As I look at these two paragraphs, sip my chai, and try and think what the next logical step in this line of musing is, I find the struggle really coming down to my desire for some hybrid understanding of truth that is neither completely objective nor completely subjective. I greatly value the subjective nature of truth, largely because my experience of most objective truths is taht they are really subjective truths of one person or group of people that thien get forced onto others and so begin to seem objective. At the same time, when it comes to picking a presidential candidate or evaluating a person's beliefs and how their practices match their beliefs I am left wanting an objective understanding of things, even if it is only locally objective. The philosopher in me needs to make a distinction here, when I am talking about objective and subjective truths I am largely connecting them to the ideas of absolute and realitve truths. What I struggle with in all of this what to anchor my objective, absolute evaluative understanding to. Is there any way to say that it is bad if there are logical inconsistencies between a person's faith and their practices? or is that all based on my own understanding that practice is meant to perferctly and logically follow from belief? Is there something wrong with not voting for a woman because you do not believe women are as good as men? Certinaly I find the notion appalling, not backed up by any solid evidence and in fact contradicted on many levels, but who am I to judge?
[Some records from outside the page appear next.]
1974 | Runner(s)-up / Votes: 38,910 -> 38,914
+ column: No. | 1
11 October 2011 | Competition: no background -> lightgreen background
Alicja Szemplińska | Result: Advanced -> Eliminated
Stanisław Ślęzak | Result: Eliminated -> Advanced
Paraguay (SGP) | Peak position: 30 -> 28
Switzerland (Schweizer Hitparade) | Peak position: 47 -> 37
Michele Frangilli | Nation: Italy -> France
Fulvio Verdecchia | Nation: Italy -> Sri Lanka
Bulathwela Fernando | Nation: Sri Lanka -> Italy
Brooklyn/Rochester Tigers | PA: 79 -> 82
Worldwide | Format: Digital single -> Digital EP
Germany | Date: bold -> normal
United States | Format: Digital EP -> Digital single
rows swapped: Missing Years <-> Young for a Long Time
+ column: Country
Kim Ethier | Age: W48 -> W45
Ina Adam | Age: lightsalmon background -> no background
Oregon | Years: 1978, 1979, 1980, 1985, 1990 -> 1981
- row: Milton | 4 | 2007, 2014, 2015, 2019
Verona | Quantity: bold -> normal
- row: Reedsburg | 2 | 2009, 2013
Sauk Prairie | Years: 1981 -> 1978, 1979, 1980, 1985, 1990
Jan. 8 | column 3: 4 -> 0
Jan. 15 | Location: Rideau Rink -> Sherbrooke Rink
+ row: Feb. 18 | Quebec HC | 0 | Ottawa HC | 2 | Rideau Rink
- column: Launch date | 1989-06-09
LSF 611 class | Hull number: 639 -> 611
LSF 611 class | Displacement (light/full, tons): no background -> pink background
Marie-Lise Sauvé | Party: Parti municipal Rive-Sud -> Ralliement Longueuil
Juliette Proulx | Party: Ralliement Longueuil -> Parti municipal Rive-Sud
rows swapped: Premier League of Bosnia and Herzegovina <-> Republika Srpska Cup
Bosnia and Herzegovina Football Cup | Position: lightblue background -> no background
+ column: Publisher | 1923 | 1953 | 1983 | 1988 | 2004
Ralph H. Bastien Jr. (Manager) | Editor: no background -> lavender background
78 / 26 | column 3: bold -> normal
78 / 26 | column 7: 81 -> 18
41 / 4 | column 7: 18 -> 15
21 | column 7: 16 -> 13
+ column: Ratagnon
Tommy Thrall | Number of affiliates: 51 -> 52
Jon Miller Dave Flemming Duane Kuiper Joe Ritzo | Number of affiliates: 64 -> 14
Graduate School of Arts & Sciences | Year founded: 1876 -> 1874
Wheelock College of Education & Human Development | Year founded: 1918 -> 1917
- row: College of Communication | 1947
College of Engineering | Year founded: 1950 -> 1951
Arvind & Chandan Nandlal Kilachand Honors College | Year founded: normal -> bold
I have not really gotten any where with all this musing, but I have found the process enjoyable. I was considering spending some time today musing on the start of school, and based on this post I can tell I really do miss school. I miss lingering over a,lunch or dinner at college and picking holes in the universe with my friends until it was time to move on to other things. In a world filled with hunger, pain, poverty, and war it seems silly to spend a quiet morning ponder on largely academic, philosophical, and not really practical questions, but when I think about the gifts that God has given me, this is something I am good at, so I have to believe that somehow God finds some value in it. And yes, that believe is highly subjective to me, but in the end my reality is the one I am most concerned about, just like everyone else.